O globo, n. 31681, 03/05/2020. Opinião, p. 2

 

Insegurança institucional

Merval Pereira

03/05/2020

 

 

A dificuldade que o IBGE está encontrando para acessar os números telefônicos de brasileiros para realizar pesquisas não presenciais por causa da Covid-19 é devida a sermos um país com alto índice de crimes digitais e termos um governo inconfiável institucionalmente, que confunde órgãos de Estado com os de governo. Prova disso é o decreto de outubro do ano passado que instituiu o Cadastro Base do Cidadão, que será uma “base integradora” de dados pessoais de todos os brasileiros, com o objetivo de regulamentar o compartilhamento de dados entre diversos órgãos do governo.

Houve polêmica à época, pois especialistas apontaram o perigo de termos vagos no decreto, abrindo caminho para a utilização sem controle de dados, e descumprimento da Lei Geral de Proteção de Dados, que entrará em vigor em agosto deste ano. Já existe no Congresso uma proposta para alterar o decreto governamental, dando segurança ao cidadão de que seus dados não serão utilizados indevidamente. O decreto não foi aprovado ainda devido à crise da Covid-19.

A presidente do IBGE, Susana Cordeiro Guerra, está disposta a reescrever a instrução normativa que orienta o uso dos dados das operadoras telefônicas para a complementação da PNADContínua e a PNAD Covid-19, explicitando o cumprimento de várias normas nacionais e internacionais de segurança de dados, exigidas pelos autores da ação de inconstitucionalidade, acatada liminarmente pela ministra Rosa Weber e que será julgada na próxima quarta-feira no plenário virtual do Supremo.

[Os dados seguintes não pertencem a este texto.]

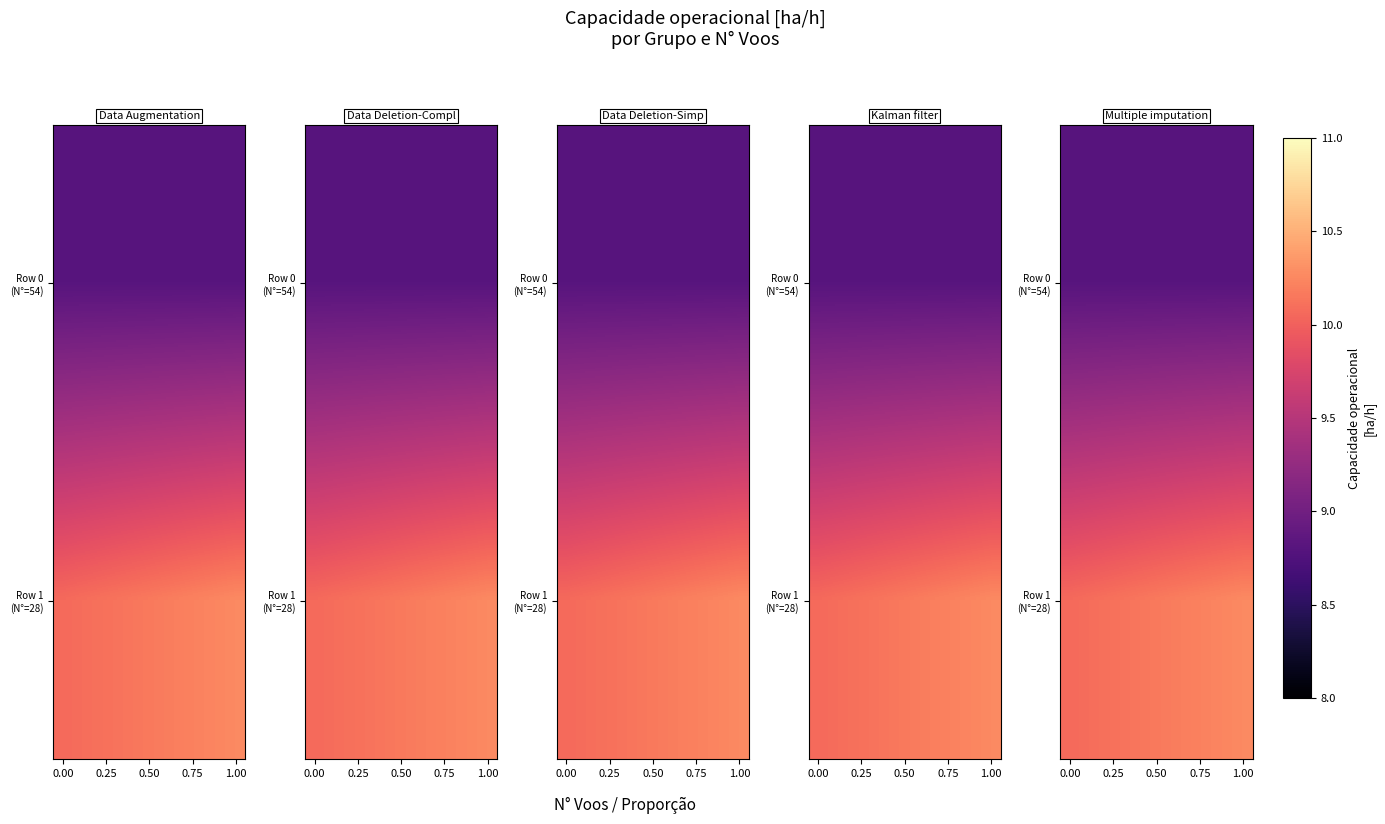

Which series has the widest spread of values?

Row 1 (N°=28)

A maioria delas já é adotada pelo IBGE, e outras estão definidas na própria Medida Provisória, como nomeação de encarregado de proteção de dados, realização de auditoria externa, parâmetros de segurança, transparência e controle de acesso dos dados, anonimização, garantia do exercício dos direitos do titular dos dados, formas de descarte.

Definição do uso está dada na MP, assim como a limitação do período da utilização dos dados, até o fim da emergência sanitária. Seria relativamente fácil, como se vê, garantir a segurança dos dados com as normas internas do IBGE. Elas são rigorosas, e nunca houve desconfiança sobre o uso indevido dos dados.

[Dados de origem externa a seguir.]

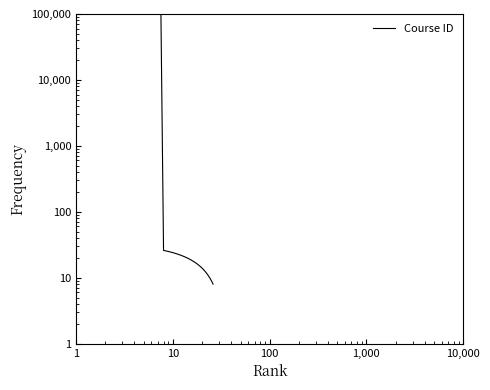

What is the label of the 24th point from the right?

10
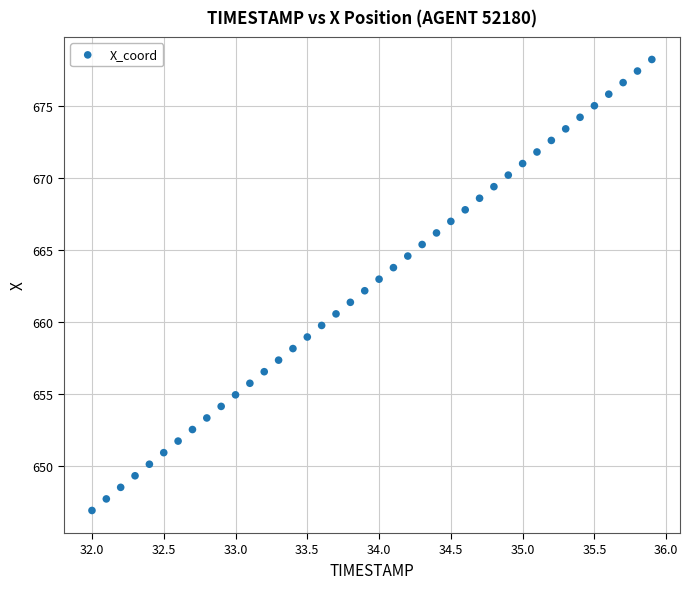

What is the range of Y values (max minus min)?

31.3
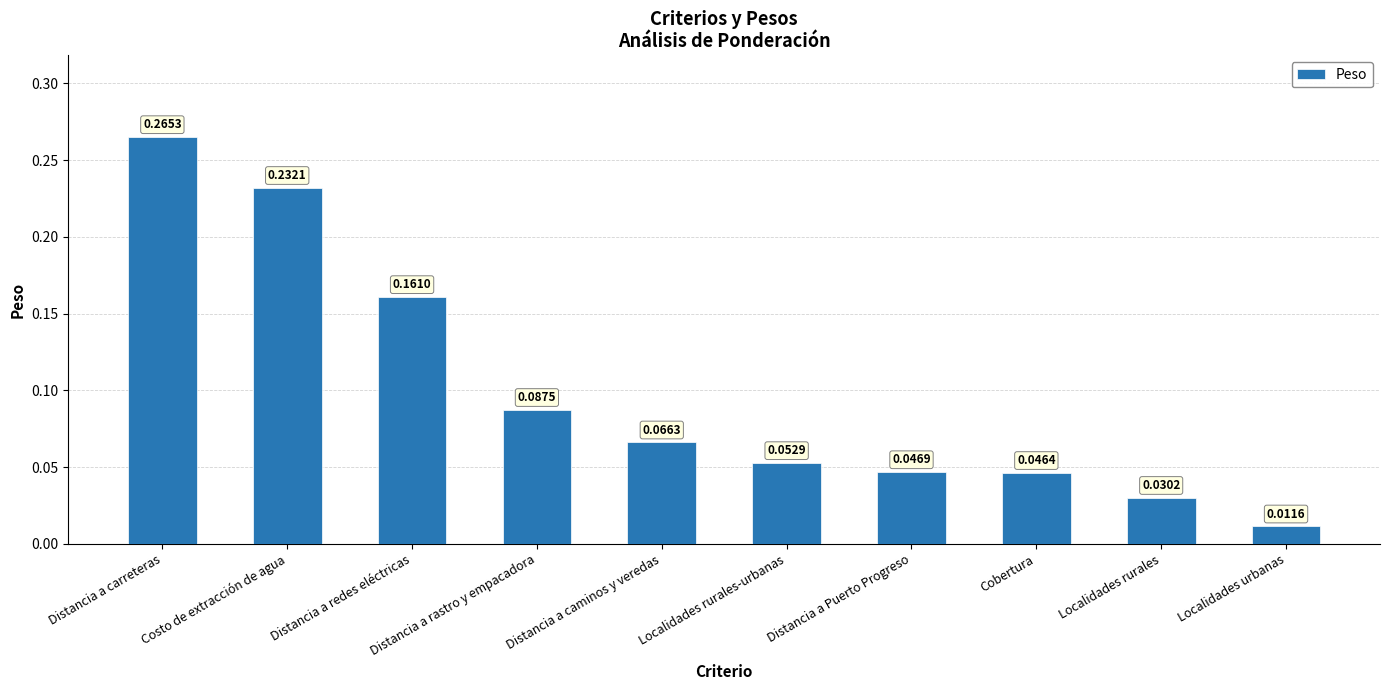

List the labels in order of value, largest first.

Distancia a carreteras, Costo de extracción de agua, Distancia a redes eléctricas, Distancia a rastro y empacadora, Distancia a caminos y veredas, Localidades rurales-urbanas, Distancia a Puerto Progreso, Cobertura, Localidades rurales, Localidades urbanas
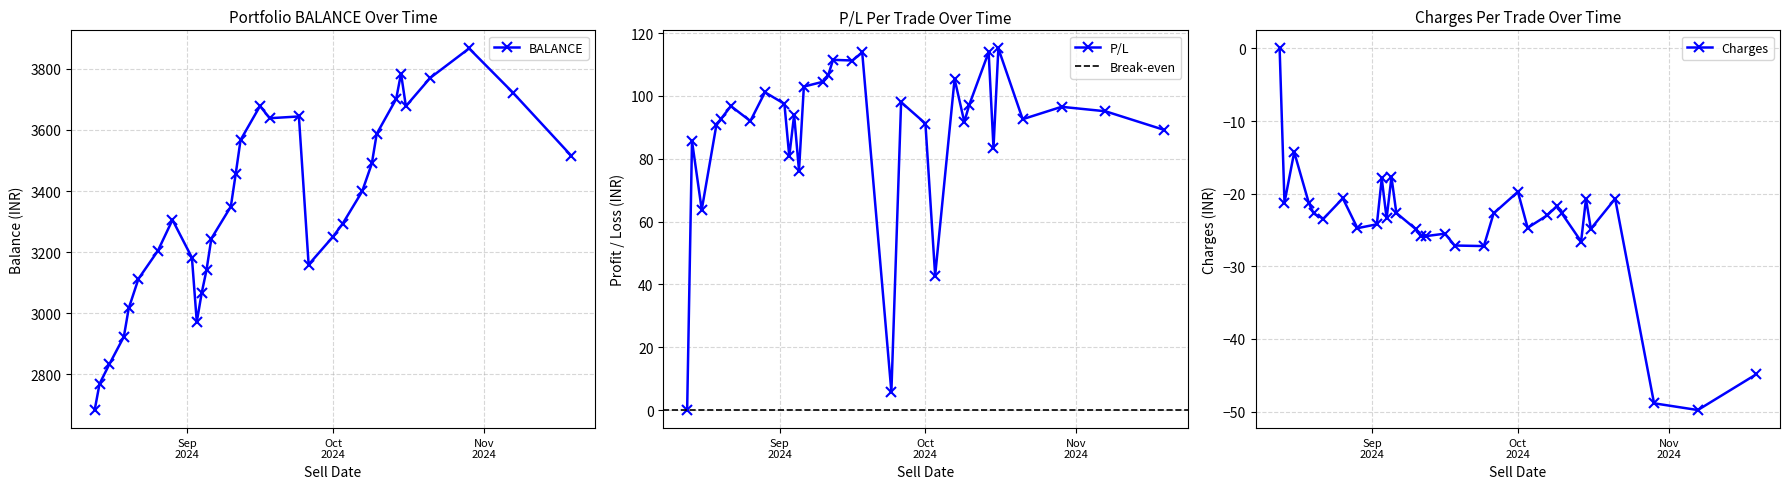

What is the label of the 28th point from the right?

2024-08-20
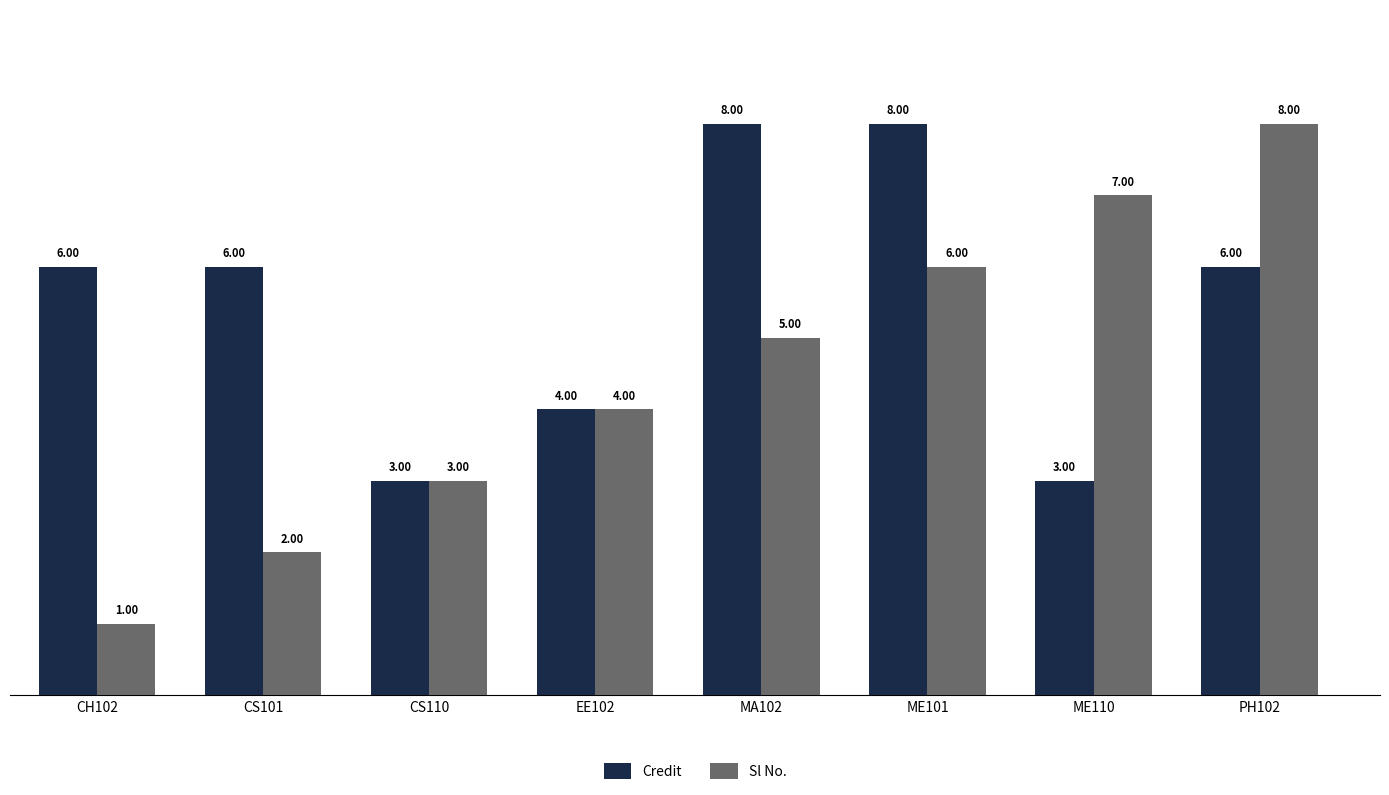

List the series in order of their overall mean, lowest first.

Sl No., Credit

Nas pesquisas presenciais, todos os dados são coletados, e o pesquisador sabe exatamente com quem está falando. Se algum pesquisador quisesse fazer algo de ilegal, saberia até mesmo como é a casa por dentro, pois até anos atrás era uma ação cidadã participar de pesquisas que permitem ao governo definir politicas públicas.

Nos últimos tempos, com o aumento do índice de criminalidade, tem sido mais difícil fazer as pesquisas domiciliares, porque as pessoas têm medo de abrir a porta. Por isso está havendo essa reação aqui, e não em outros países. Além da falta de confiança no governo.

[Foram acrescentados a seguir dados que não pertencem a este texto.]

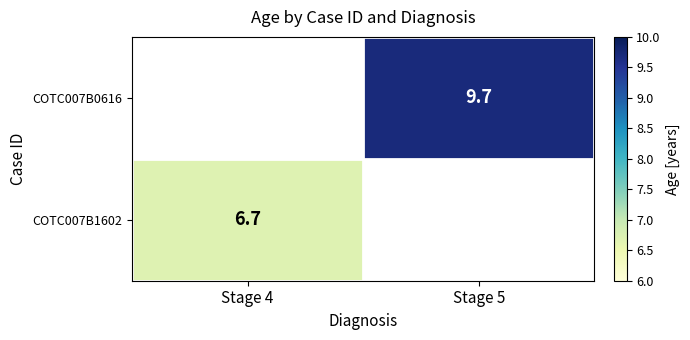

True or false: COTC007B1602 has a value of 6.7 at Stage 4.

True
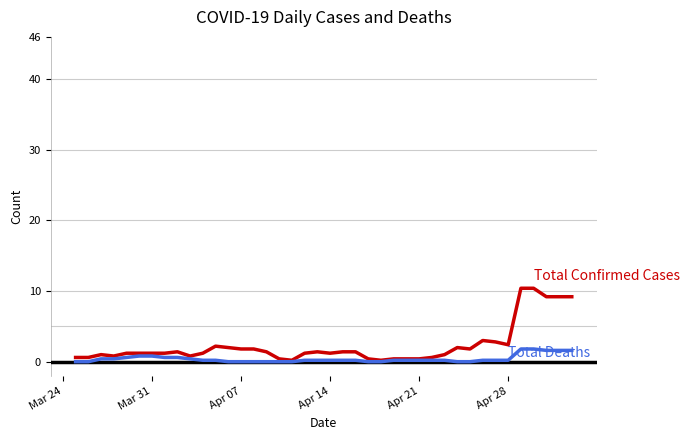

What is the maximum value shown in the chart?

10.4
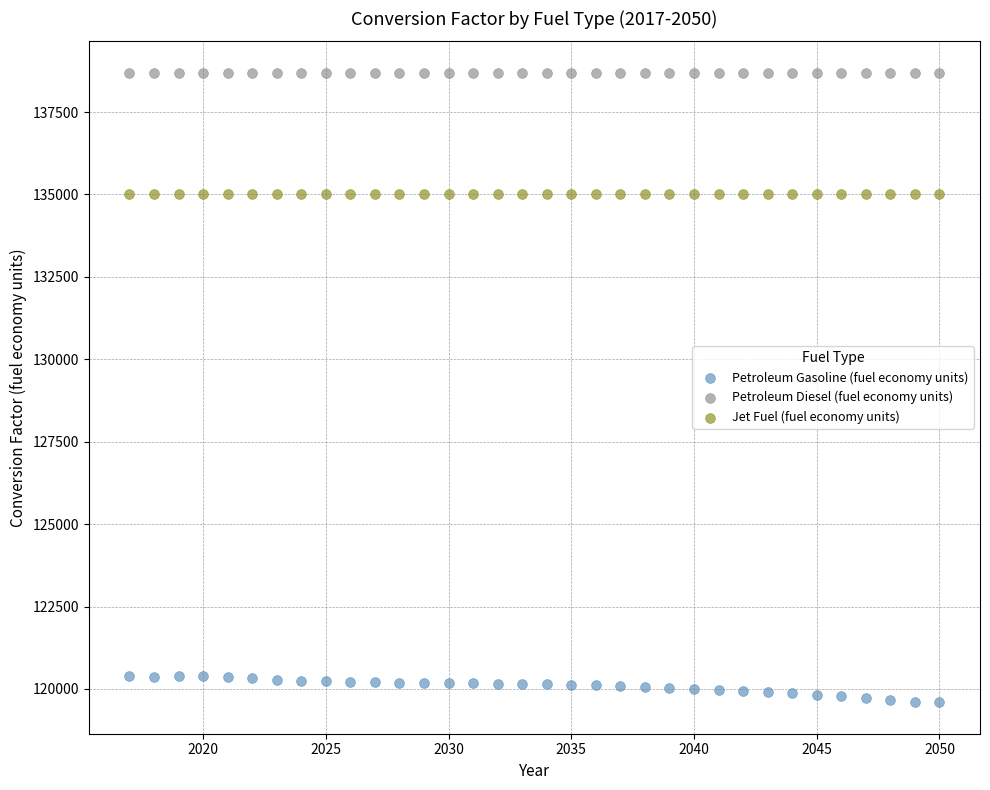

Which series contains the lowest Y value?

Petroleum Gasoline (fuel economy units)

A preocupação é o governo ter um instrumento que ninguém tem: todas as características do cidadão, e mais o número do telefone. A Receita sabe quanto um determinado cidadão ganha, mas não sabe se é negro ou branco, urbano ou rural, quantos filhos, se mora na favela ou no asfalto, se no interior ou capital. E não sabe o telefone.

O problema mais delicado, por isso, é o tamanho da amostra. O IBGE alega que tecnicamente é preciso ter uma base de 200 milhões de telefones para dar continuidade à pesquisa PNADContínua que começou ano passado. Há juristas e especialistas em segurança de dados, no entanto, que consideram que esse volume de informação é desnecessário e perigoso de estar nas mãos do governo.

A estranheza tem a ver com inconfiabilidade do governo, não do IBGE. Se o governo quiser, poderá ter uma base de dados que ninguém tem para campanhas políticas direcionadas, mandar WhatsApp e SMS com fake news à vontade. Por mais que a presidente do IBGE considere impossível isso acontecer, pelas barreiras de segurança de normas nacionais e internacionais impostas pelo próprio governo na MP, além de ofensiva ao órgão e aos técnicos que o compõem, essa desconfiança é um fato, e denota o grau de insegurança institucional que vivemos. Ao mesmo tempo, deixar de fazer as pesquisas seria admitir a falência do Estado brasileiro.